Extrait choisi:
....................
…et
il reste la beauté !
L’hiver,
c’est froid, c’est humide, c’est gris, c’est long. Surtout quand il manque la
neige qui devrait ajouter un brin de poésie sur ces paysages mornes et dénudés.
Vivement le printemps ! Mais il ne s’agit pas de déprimer en attendant. Merci
pour le conseil, car j’allais l’oublier : il reste toujours la beauté,
celle qui est « hors saison », autrement dit : de toutes les
saisons.
Dans
la nature d’abord. Sous le soleil -même quand il est un peu pâlot- campagnes,
lacs et montagnes chantent encore le charme discret de la vie. Des écharpes de
nuages peuvent essayer de camoufler nos glaciers, des trouées de lumière ne les
rendent que plus sublimes. Et dans le jardin de la voisine, des légumes d’hiver
montent la garde comme des soldats de l’espérance invincible. Il y a encore des
réserves de féérie dans notre univers glacé.
Et
puis vient la culture, quand les sons de la musique, les couleurs des peintures
et les subtilités des nourritures terrestres collaborent à l’enrichissement de
l’esprit et à l’enchantement de l’âme. Un concert, et tout est réparé. Une
exposition, et tout est transfiguré. Une lecture, et tout est compensé. Il y a
de la pâque dans les yeux, dans les oreilles, dans le cœur. On survit ou on
revit à un autre niveau. Merci, les artistes !
....................
Données affichées:
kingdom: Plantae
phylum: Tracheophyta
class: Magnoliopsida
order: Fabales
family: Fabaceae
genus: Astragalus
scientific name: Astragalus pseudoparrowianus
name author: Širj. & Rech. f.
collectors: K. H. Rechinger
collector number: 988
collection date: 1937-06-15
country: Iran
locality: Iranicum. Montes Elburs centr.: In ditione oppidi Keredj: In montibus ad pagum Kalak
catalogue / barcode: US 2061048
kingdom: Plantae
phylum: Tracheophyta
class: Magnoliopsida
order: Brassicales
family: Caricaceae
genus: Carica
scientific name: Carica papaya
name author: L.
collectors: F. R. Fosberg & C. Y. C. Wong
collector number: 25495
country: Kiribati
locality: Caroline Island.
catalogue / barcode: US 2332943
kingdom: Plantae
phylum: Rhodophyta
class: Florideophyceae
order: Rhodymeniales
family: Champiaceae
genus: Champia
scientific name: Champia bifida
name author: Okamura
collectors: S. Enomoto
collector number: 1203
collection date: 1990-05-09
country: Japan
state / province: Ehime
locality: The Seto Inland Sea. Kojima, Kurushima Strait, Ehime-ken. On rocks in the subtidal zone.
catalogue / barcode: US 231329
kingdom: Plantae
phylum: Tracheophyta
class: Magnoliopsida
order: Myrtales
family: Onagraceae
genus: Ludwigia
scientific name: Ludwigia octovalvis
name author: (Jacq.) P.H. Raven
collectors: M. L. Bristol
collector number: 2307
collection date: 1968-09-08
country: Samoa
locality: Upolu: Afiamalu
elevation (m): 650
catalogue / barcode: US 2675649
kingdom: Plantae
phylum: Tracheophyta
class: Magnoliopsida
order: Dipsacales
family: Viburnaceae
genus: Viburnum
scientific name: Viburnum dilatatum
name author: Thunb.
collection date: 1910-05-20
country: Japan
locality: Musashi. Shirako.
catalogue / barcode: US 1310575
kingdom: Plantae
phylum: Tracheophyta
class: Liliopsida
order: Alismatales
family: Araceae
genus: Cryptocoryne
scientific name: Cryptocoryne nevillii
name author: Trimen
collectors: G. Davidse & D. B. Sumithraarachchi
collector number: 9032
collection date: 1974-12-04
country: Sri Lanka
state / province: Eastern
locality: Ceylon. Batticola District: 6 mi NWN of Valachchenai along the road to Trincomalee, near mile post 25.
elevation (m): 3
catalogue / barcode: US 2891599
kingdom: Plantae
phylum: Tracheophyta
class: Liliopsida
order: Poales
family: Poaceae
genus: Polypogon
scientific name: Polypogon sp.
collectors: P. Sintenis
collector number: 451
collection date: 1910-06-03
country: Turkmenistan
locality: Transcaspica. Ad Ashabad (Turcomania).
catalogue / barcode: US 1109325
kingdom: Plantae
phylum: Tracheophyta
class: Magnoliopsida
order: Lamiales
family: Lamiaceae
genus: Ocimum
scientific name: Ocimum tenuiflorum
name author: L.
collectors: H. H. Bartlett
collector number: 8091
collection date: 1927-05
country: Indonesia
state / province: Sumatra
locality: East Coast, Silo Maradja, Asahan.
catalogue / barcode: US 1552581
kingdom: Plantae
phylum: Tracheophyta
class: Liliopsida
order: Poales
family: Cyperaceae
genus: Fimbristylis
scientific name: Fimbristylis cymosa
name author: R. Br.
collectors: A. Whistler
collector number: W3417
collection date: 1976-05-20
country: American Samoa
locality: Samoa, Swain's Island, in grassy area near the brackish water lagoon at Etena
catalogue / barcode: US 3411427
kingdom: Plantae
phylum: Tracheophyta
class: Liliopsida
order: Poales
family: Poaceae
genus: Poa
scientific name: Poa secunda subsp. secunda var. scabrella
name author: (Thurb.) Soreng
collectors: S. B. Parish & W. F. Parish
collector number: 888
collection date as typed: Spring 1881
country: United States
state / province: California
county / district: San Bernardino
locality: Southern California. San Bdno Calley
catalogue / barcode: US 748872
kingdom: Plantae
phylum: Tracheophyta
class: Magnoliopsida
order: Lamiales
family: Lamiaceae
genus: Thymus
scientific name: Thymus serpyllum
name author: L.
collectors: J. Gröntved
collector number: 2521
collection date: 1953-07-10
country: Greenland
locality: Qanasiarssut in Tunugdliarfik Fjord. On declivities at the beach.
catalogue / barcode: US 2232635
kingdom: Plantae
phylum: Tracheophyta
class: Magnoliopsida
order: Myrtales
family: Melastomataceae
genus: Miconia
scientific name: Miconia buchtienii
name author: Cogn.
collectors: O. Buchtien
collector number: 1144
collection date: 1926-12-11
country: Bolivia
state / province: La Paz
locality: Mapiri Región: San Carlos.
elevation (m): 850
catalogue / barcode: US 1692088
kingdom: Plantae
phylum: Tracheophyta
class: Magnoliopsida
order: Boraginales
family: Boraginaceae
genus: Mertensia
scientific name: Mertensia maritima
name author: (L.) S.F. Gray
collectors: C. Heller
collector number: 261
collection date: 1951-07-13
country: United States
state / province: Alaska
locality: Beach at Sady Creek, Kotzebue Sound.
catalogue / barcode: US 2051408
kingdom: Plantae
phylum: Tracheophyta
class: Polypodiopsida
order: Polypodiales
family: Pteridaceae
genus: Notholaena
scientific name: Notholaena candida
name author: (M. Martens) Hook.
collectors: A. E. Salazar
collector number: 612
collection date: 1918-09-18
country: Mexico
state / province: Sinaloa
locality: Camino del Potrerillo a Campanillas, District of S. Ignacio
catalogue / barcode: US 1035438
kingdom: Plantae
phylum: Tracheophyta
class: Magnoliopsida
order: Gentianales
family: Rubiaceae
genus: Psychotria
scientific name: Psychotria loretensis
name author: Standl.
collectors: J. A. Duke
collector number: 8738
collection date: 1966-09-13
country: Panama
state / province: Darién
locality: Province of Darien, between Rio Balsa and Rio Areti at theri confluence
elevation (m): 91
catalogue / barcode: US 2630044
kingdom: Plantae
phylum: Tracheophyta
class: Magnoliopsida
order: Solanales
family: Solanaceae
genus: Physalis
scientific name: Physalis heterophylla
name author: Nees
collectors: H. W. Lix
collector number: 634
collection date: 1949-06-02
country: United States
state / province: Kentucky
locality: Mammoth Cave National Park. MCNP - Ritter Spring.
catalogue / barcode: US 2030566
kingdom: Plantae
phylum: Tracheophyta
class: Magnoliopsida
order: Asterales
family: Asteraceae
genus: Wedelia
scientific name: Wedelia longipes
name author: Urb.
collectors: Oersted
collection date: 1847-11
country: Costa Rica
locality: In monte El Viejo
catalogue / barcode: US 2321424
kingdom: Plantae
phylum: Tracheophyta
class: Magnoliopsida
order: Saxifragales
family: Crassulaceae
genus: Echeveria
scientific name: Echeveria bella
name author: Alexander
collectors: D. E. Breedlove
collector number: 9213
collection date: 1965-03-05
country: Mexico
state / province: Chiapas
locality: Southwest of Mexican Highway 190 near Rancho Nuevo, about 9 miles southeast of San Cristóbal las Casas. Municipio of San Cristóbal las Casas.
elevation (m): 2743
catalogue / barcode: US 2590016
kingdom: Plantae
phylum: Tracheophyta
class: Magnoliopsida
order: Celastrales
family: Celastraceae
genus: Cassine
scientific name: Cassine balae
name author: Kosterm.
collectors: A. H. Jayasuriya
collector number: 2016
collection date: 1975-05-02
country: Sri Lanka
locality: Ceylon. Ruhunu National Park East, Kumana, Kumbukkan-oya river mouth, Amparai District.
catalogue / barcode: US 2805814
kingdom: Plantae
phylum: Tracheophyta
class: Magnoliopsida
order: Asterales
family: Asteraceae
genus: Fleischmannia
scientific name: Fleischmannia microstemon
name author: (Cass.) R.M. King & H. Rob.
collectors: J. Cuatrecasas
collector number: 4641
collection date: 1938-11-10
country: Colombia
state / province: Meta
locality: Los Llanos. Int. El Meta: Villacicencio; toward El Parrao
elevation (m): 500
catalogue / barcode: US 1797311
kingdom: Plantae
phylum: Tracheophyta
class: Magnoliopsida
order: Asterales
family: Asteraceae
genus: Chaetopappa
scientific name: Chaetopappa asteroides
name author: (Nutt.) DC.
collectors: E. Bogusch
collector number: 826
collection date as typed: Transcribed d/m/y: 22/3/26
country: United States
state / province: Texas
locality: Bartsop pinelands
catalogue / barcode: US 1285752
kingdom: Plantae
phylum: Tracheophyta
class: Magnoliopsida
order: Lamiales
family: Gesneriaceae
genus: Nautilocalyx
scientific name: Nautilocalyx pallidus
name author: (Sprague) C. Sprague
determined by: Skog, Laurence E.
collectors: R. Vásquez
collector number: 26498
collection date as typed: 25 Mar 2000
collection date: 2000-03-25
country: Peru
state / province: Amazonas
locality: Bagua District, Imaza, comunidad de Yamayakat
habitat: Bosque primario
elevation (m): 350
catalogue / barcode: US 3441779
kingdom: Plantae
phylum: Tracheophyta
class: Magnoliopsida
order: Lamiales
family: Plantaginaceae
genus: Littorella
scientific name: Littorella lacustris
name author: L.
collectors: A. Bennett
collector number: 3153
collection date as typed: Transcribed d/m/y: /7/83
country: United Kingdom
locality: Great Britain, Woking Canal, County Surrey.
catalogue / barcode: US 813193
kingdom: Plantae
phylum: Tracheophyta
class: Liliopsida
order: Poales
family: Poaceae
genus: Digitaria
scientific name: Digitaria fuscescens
....................
Tâche à réaliser: Recopiez mot pour mot l'intégralité de l'extrait consacré à la beauté en hiver.

Réponse à la tâche:
…et
il reste la beauté !
L’hiver,
c’est froid, c’est humide, c’est gris, c’est long. Surtout quand il manque la
neige qui devrait ajouter un brin de poésie sur ces paysages mornes et dénudés.
Vivement le printemps ! Mais il ne s’agit pas de déprimer en attendant. Merci
pour le conseil, car j’allais l’oublier : il reste toujours la beauté,
celle qui est « hors saison », autrement dit : de toutes les
saisons.
Dans
la nature d’abord. Sous le soleil -même quand il est un peu pâlot- campagnes,
lacs et montagnes chantent encore le charme discret de la vie. Des écharpes de
nuages peuvent essayer de camoufler nos glaciers, des trouées de lumière ne les
rendent que plus sublimes. Et dans le jardin de la voisine, des légumes d’hiver
montent la garde comme des soldats de l’espérance invincible. Il y a encore des
réserves de féérie dans notre univers glacé.
Et
puis vient la culture, quand les sons de la musique, les couleurs des peintures
et les subtilités des nourritures terrestres collaborent à l’enrichissement de
l’esprit et à l’enchantement de l’âme. Un concert, et tout est réparé. Une
exposition, et tout est transfiguré. Une lecture, et tout est compensé. Il y a
de la pâque dans les yeux, dans les oreilles, dans le cœur. On survit ou on
revit à un autre niveau. Merci, les artistes !